Seasonal power cord through 1/2in HWC

I was going to rig up something where all of the joins between cords happen outside the coop. I don't see a way to put in an AC port that wouldn't leave a connection accessible to the chickens.

I guess I have an additional constraint then that perhaps is somewhat abnormal: in addition to the weatherproofing and pest-proofing things, I also have an enormous cockerel called Monster who disassembles stuff. He would see me plug something into a port that's within his domain and it would get unplugged for sure. Then I'd have a live socket exposed without the cap put down. Hence why I was assuming I would have something like this, so it can't be pulled through and no connections can be exposed:

View attachment 3333151

If there was a deeply recessed AC port that might be ok but I can't find one like that.

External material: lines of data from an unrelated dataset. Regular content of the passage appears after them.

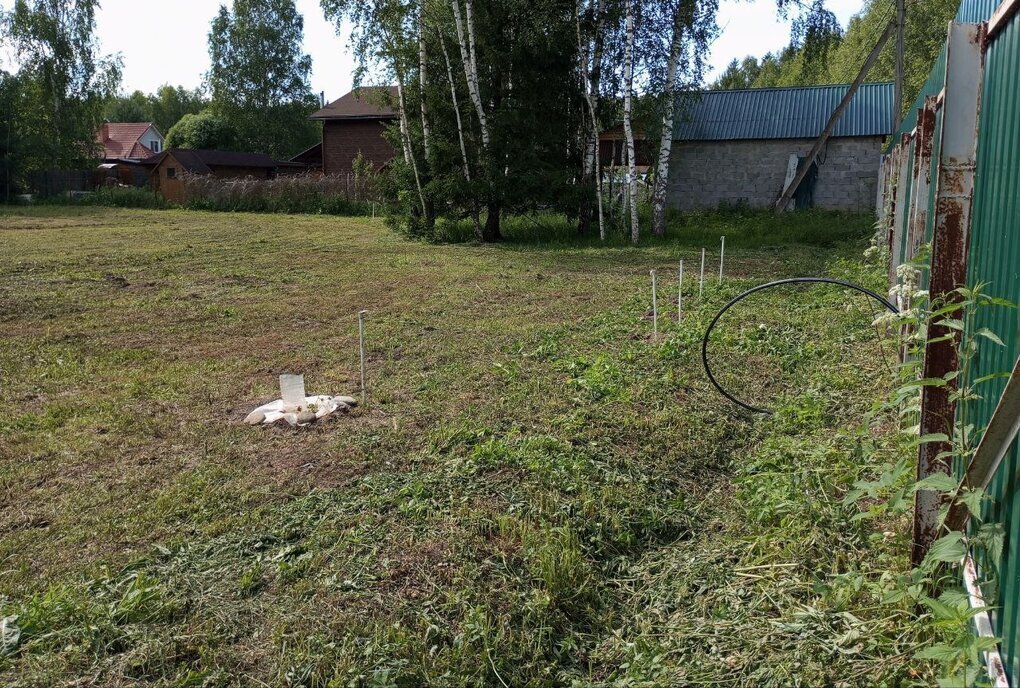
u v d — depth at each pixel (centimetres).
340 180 3891
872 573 394
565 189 2236
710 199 2805
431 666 353
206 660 353
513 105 2197
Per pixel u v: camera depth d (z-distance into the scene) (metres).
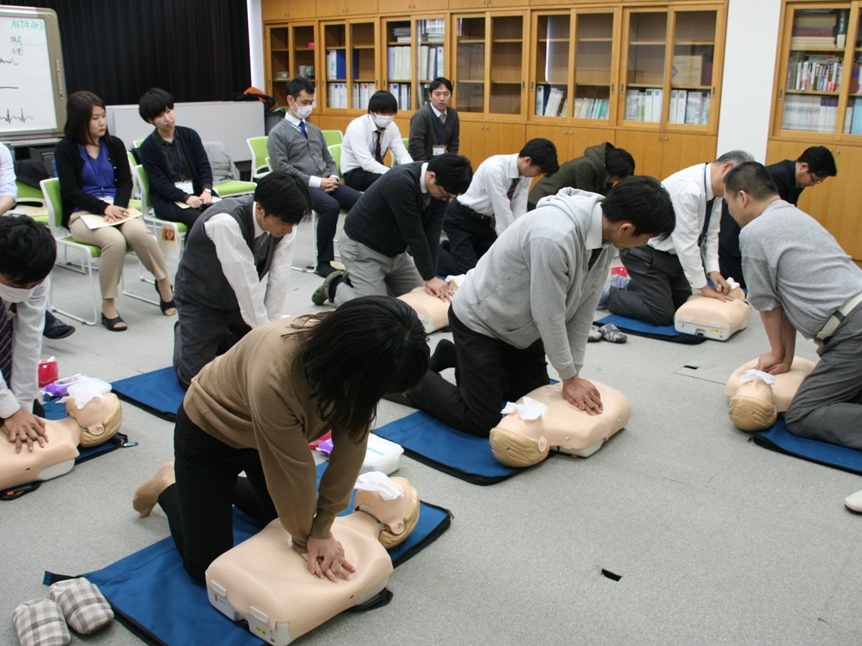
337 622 1.82
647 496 2.41
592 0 5.87
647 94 5.88
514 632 1.80
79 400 2.58
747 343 3.84
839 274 2.66
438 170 3.29
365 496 2.03
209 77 7.91
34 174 4.72
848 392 2.69
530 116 6.44
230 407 1.56
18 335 2.29
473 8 6.50
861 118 5.08
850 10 4.93
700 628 1.82
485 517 2.28
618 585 1.97
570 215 2.32
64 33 6.80
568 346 2.51
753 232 2.78
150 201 4.50
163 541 2.09
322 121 7.88
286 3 7.78
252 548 1.78
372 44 7.33
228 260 2.71
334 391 1.27
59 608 1.78
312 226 6.47
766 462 2.64
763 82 5.33
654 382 3.35
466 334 2.63
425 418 2.91
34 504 2.32
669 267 3.96
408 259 3.98
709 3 5.41
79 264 5.12
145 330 3.92
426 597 1.92
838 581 2.00
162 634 1.73
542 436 2.52
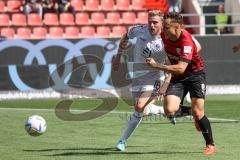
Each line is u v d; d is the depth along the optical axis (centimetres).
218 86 6631
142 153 2889
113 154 2862
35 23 7306
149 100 3073
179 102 2773
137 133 3641
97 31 7375
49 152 2938
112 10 7788
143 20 7706
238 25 7069
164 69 2673
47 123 4147
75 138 3456
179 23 2675
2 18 7312
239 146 3112
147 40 3075
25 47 6309
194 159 2689
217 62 6625
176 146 3122
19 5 7531
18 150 3006
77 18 7469
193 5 7769
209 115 4662
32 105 5491
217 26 7175
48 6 7419
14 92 6241
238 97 6250
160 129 3819
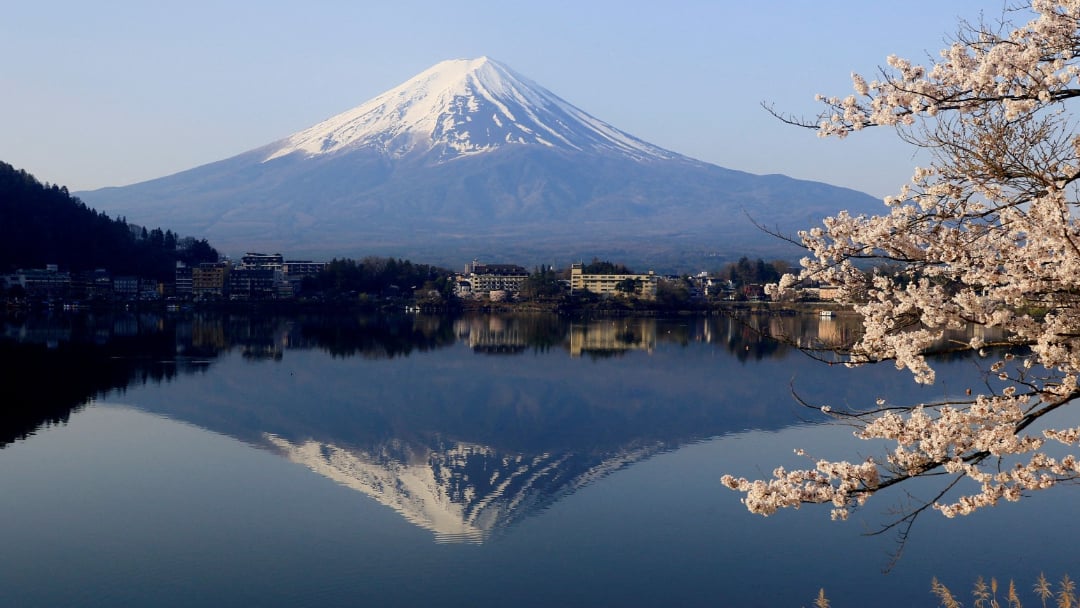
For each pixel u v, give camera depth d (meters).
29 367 96.62
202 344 132.00
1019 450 11.91
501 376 99.00
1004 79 11.16
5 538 38.47
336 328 173.25
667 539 39.00
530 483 51.25
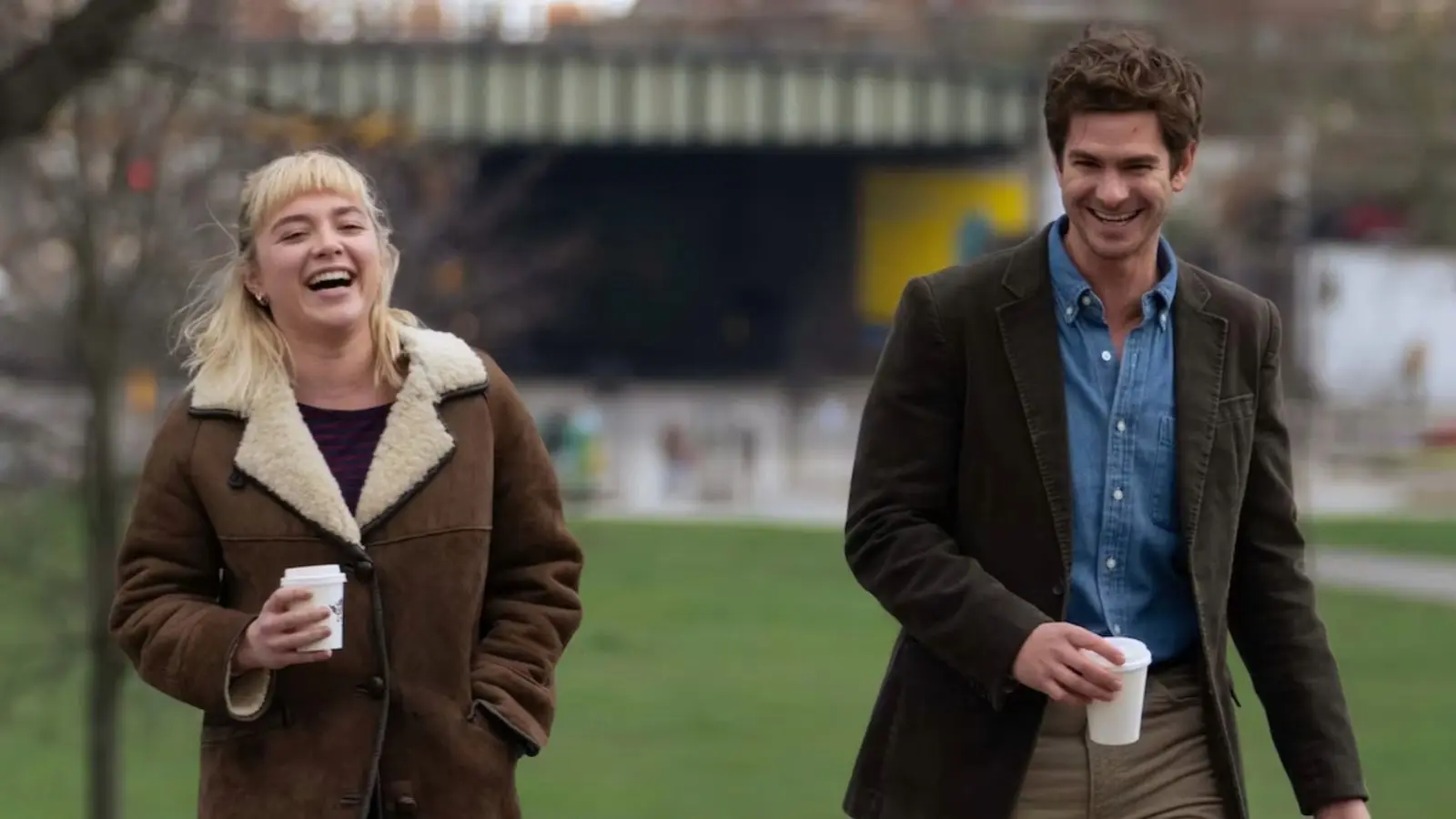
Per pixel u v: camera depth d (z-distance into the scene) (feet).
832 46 273.13
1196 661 32.35
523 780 100.63
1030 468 31.68
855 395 287.07
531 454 31.37
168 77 69.77
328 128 79.36
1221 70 233.96
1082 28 33.09
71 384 88.89
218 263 36.06
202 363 30.73
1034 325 31.96
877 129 257.75
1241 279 300.20
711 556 177.68
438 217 128.36
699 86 252.21
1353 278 293.64
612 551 178.91
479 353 31.30
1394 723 113.70
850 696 123.65
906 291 32.81
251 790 29.30
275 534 29.40
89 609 79.20
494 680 30.27
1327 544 185.37
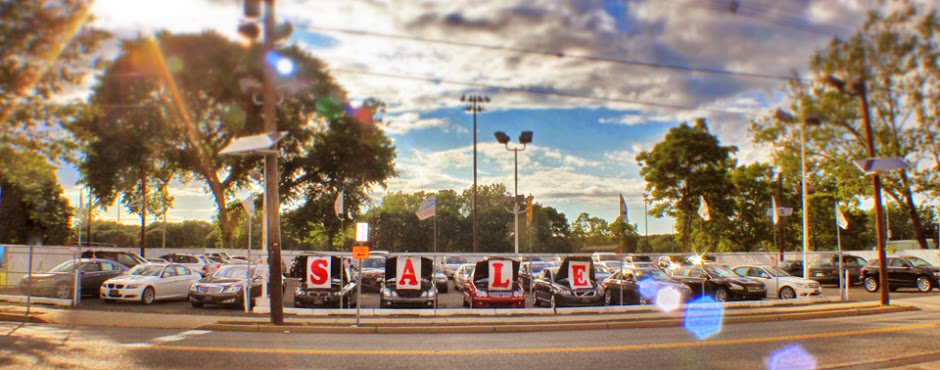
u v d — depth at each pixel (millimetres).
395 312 18234
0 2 14156
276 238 16156
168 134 35188
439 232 81750
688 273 24328
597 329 16328
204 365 10156
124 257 26828
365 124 39375
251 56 16531
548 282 21141
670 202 48531
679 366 10344
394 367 10234
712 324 17188
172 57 32656
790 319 18438
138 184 39656
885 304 21469
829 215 58281
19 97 15984
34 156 17844
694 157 46844
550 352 11906
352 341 13602
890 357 11266
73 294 20672
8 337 13281
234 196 41906
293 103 35938
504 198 41531
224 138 36031
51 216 53438
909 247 57938
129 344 12492
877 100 20656
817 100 18922
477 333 15336
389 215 81250
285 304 21172
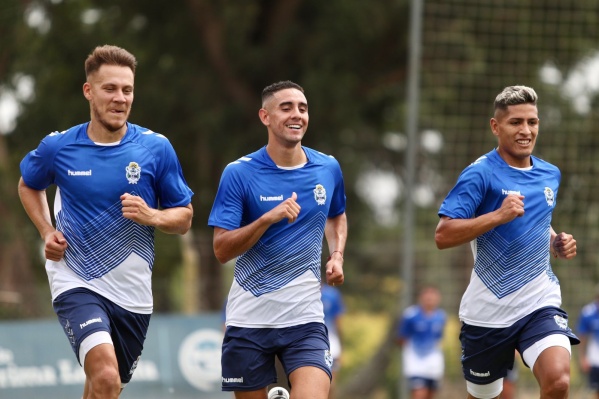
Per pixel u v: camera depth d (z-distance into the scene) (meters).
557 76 64.06
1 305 60.44
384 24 80.12
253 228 24.12
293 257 25.33
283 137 25.38
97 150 24.73
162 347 54.22
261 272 25.36
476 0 59.69
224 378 25.91
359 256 72.75
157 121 81.56
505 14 60.00
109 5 80.75
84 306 24.23
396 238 101.31
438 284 62.75
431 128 61.88
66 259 24.78
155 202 25.44
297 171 25.69
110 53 24.42
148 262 25.27
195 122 80.00
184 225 25.17
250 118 81.69
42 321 52.28
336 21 79.50
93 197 24.62
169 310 64.38
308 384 24.47
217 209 25.52
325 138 81.75
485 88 61.41
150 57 81.50
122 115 24.47
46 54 79.25
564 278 58.31
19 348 51.38
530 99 26.11
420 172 66.19
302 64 81.38
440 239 25.83
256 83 82.62
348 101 79.69
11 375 50.84
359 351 80.75
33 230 77.56
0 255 72.06
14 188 75.81
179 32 81.19
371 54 82.38
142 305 25.23
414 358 55.66
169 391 53.59
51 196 70.88
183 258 76.25
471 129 61.66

Male outlet in weather proof box, run to romex inside conduit within the chickens area, go to "in use" outlet inside chicken area with the plastic cover. Do NOT use extension cords like they are permanent wiring. They are not. Any wire run through a wall/wood/hardware cloth should be in a sleeve/conduit of some sort.
 
Just had to order a hole saw to make a wood panel for the recepticle...apparently 1.75" must be a weird size.

Also came out to a non-functional heated waterer on the recepticle today and frozen water as a result. After testing with different cords and an outlet tester, the receipticle, I'm clearly going to have to get a different extension cord. The cord itself is fine but the contact points are so far back and he plug is so long it's having trouble keeping a connection with the recepticle (a problem I now remember I've had with that heavy duty yellow cord a few times in the past...forgot about that).

I'd snip a few more wires outta there.
I'll have to trim more if I convert the wood one to using one fo the plastic receipticle, but any particular reason why to trim more with the wood? The current hole is just barely enough to fit the plug for the heated waterer base. A bigger opening just seemed like it would require a bigger cover to block the hole when not in use.

Do NOT use extension cords like they are permanent wiring. They are not. Any wire run through a wall/wood/hardware cloth should be in a sleeve/conduit of some sort.
As per thread title, what I built is seasonal and removable, not permanent. After various experiences with the environmental issues I'm up against in this region, there is no way I'm going to be hiding any portions of a temporary extension cord in some additional tube that could accumulate water/ice/debris, harbor pests, or otherwise prevent easy regular inspection of the entire length of the cord when in use. The issues I was trying to solve (which are solved now) are entirely related to predator- and chicken-proofing. Other than that, there is functionally no difference in what I did to running the cord free-sitting through larger-spaced welded wire as I did the last two winters, which is also functionally no different than just having the cord going across a lawn to a giant inflatable santa.
 
I'll have to trim more if I convert the wood one to using one fo the plastic receipticle, but any particular reason why to trim more with the wood? The current hole is just barely enough to fit the plug for the heated waterer base. A bigger opening just seemed like it would require a bigger cover to block the hole when not in use.
The HC wire appears to be touching the cord, could damage the cord or be dangerous.
 
The HC wire appears to be touching the cord, could damage the cord or be dangerous.
I think that's just the photo angle; I jiggle tested it to make sure it didn't touch any HWC when first installed and checked again tonight, but point taken - it could get nicked during removal if I'm careless. My husband thinks the wood and washers are an eyesore anyway, so it'll be getting converted once the part arrives in a few days and then it's a non-issue once that's in place (since the HWC only touches hard plastic outer shell then).
 
Ok, a year later...I've got two different solutions in place for comparison.

First up, the wooden solution I had planned out (well, almost - it has 2x the bolts and washers of my original design for stability). Works well, easy to make sure the bolts go eactly where they need to through the HWC, it's sturdy, easy to install, and predator proof...just kinda ugly. I opted for wood on the inside to keep sharp HWC bits away from the chickens.
IMG_20231125_131446s.jpg
OK I'm very late to this party. LOL

Similar to yours this is how I would have done it. Easy to make, easy to install and protects the cord on both sides. You can make the hole in the hardware cloth rather large to fit the plug through with ease. Or the RV supply receplical.

When not in use, just remove cord. For the RV Supply Receptacle just make a blank or use a plumbing expansion plug.


This could also be used with this with the RV socket plug.

And then, on a different coop, a recessed male outlet I just installed this afternoon on the run of my other coop. This required a bigger hole in the HWC than the wooden solution did, but for this coop my placement options were pretty limited and I actually kind of needed the extra cord length this provided on the inside.